It wasn’t compromise that drove people away—it was our lack of emotional intelligence.
We didn’t lose them to a movement. We lost them to someone who listened.
– David, find your ink
A Painful Truth We Must Face
There’s a difficult truth the Church needs to confront, and yes—it’s going to sting:
We are one of the major contributors to the rise of the LGBTQ movement.
Not because we changed our theology. Not because we stopped preaching truth. But because we lacked emotional intelligence—and in doing so, we misrepresented the heart of Christ.
The Silence That Speaks Loudest
Imagine this:
A young boy begins to feel sexually attracted to other boys. He’s scared. Confused. Desperate for answers. He turns to the people he trusts most—his Christian parents.

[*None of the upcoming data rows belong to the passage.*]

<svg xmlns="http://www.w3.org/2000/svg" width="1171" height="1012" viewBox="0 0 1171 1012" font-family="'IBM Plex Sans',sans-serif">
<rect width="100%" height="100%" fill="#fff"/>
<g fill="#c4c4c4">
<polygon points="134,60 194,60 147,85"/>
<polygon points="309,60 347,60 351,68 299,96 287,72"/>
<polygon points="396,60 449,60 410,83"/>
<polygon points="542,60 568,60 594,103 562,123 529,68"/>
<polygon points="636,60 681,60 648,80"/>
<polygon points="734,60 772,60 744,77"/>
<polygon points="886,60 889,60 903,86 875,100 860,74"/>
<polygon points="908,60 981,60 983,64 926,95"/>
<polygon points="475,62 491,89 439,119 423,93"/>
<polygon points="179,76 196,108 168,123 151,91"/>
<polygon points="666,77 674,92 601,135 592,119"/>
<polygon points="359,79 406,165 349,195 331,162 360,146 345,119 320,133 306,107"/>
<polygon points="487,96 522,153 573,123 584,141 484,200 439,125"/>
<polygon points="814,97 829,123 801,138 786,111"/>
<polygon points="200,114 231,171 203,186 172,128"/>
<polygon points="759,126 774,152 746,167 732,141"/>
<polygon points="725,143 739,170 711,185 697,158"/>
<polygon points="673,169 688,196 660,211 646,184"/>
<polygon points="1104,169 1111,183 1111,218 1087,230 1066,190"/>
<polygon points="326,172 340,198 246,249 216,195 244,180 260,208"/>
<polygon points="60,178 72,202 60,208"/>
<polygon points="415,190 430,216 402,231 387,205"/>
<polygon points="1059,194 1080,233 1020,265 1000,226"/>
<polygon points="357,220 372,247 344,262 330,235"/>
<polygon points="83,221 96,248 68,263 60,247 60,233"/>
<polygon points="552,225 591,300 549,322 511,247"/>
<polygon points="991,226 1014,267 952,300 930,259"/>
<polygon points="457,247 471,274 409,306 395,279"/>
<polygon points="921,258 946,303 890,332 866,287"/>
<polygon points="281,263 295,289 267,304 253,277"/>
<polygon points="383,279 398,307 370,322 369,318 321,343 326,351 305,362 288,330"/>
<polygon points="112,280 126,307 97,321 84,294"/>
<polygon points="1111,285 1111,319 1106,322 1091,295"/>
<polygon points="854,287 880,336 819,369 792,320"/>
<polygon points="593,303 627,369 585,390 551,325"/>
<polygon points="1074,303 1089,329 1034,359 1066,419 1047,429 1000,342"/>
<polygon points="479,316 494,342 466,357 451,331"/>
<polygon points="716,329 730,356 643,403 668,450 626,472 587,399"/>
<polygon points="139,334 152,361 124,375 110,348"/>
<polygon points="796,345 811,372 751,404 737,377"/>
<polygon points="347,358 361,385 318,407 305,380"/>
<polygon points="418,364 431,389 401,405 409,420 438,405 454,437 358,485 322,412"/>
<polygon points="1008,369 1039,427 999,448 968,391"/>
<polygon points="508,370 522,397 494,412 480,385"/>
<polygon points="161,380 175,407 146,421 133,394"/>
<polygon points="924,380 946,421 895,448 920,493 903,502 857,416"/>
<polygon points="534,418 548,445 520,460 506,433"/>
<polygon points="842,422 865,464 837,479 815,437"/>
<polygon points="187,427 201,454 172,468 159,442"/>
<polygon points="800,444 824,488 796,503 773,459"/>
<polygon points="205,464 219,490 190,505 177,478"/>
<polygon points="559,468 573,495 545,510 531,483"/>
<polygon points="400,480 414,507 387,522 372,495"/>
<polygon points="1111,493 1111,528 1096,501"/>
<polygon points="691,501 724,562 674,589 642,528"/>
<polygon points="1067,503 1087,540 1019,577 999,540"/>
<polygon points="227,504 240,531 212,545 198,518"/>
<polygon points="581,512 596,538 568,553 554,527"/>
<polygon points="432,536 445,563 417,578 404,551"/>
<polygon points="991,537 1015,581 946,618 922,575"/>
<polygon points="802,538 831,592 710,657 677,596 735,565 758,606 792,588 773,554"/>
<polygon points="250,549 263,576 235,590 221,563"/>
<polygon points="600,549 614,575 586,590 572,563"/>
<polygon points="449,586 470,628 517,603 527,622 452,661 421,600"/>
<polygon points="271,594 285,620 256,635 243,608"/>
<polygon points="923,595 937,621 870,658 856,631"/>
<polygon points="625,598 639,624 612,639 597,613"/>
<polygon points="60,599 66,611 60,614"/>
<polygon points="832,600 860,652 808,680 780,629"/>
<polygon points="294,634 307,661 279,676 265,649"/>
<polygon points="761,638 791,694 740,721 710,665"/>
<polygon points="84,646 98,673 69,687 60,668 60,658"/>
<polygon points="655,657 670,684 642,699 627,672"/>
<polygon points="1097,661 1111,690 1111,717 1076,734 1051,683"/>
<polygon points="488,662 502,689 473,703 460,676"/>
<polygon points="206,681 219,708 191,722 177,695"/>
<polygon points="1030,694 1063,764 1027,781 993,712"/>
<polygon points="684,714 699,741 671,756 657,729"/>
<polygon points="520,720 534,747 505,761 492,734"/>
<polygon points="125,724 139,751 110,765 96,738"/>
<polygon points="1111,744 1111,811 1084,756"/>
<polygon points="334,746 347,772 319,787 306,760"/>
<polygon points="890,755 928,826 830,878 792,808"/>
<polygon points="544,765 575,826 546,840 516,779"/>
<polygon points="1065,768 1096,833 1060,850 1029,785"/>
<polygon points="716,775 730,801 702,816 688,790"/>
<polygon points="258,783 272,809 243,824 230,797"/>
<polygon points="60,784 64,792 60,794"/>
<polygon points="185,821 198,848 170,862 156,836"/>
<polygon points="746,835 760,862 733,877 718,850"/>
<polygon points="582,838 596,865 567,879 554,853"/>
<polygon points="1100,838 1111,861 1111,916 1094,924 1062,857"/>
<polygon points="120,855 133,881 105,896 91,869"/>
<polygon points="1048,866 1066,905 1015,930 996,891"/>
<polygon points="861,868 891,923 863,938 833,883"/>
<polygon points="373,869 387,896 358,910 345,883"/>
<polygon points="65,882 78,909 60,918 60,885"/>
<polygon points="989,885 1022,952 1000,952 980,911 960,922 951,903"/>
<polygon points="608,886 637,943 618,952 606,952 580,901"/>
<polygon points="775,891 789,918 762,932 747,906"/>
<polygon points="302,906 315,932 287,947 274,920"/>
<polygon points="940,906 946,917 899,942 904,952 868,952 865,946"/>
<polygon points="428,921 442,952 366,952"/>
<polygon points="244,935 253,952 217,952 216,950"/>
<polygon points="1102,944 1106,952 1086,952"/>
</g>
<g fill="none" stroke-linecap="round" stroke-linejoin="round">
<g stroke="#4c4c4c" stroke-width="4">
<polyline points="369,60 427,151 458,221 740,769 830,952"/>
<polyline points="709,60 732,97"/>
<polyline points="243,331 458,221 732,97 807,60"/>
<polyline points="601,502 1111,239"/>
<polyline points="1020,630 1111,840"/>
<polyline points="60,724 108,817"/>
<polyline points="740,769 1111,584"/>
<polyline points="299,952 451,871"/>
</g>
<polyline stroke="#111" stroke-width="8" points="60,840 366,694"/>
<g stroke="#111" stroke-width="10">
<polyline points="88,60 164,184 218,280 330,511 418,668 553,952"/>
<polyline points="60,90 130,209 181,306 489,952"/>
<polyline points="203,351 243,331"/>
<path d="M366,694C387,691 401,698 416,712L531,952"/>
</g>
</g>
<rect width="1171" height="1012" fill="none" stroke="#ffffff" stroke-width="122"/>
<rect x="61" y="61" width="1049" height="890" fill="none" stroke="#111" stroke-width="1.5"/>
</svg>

But instead of love, he’s met with panic. Instead of grace, he’s silenced.
“We don’t talk about that here.”
The message becomes clear: Your feelings are not safe. Your thoughts are not welcome. Your questions make us uncomfortable.
And somewhere in that quiet rejection, a lie takes root:
When the Wrong Person Listens
Years pass. He never acted on his feelings. Still wrestling. Still praying.
Then one day, someone finally asks: “How are you really doing?”
And they listen.
Not a pastor. Not a parent. Not a Christian. But a classmate. A coworker. A kind soul with empathy.
They don’t offer truth—but they offer ears. And in that moment, he feels something he never felt in the Church:
Seen. Loved. Human.
“We didn’t lose them to a movement. We lost them to someone who listened.”
We’ve Preached Truth, But Modeled Shame
The Bible never said feelings were sinful. It says not to be ruled by them.
Attraction is not a sin. Acting on temptation outside God’s design is. But we’ve sent the wrong message.
“You feel this? Then you are broken. Dirty. Damned.”
And we wonder why they stop showing up.
Jesus was tempted. He never sinned. But the Church confuses temptation with condemnation. And in doing so, we turn people away from the One who can actually save them.
It’s the Same Flesh, Just Different Manifestations
Let’s be blunt:
Same-sex attraction is not worse than pornography. It’s not worse than pride. Gossip. Greed.
It’s all flesh. All sin. Just different masks of the same rebellion.
But we’ve treated LGBTQ struggles like the unpardonable sin. And that shame has driven people not toward healing—but into hiding.
“You’re disgusting. Never speak of this again.”
And so they didn’t.
What We Call Persecution May Be Consequence
Yes, the Church is called to suffer. But not for being arrogant, harsh, or emotionally tone-deaf.
Let’s tell the truth:
Much of the backlash we face is not persecution—it’s consequence.
Consequence for coldness.
Consequence for condemnation without compassion.
Consequence for moralizing instead of ministering.
So Where Do We Go From Here?
We repent.
Not just for the sins we committed—but for the people we lost.
For the boy silenced by his parents. For the girl who left youth group crying. For the friend who begged for help but got a Bible verse instead of a hug.
We study Jesus again. The Jesus who corrected, yes—but always through compassion.
And we begin to say:
“You are not defined by your temptations. You are loved by a Savior who understands them. And I will walk with you toward freedom.”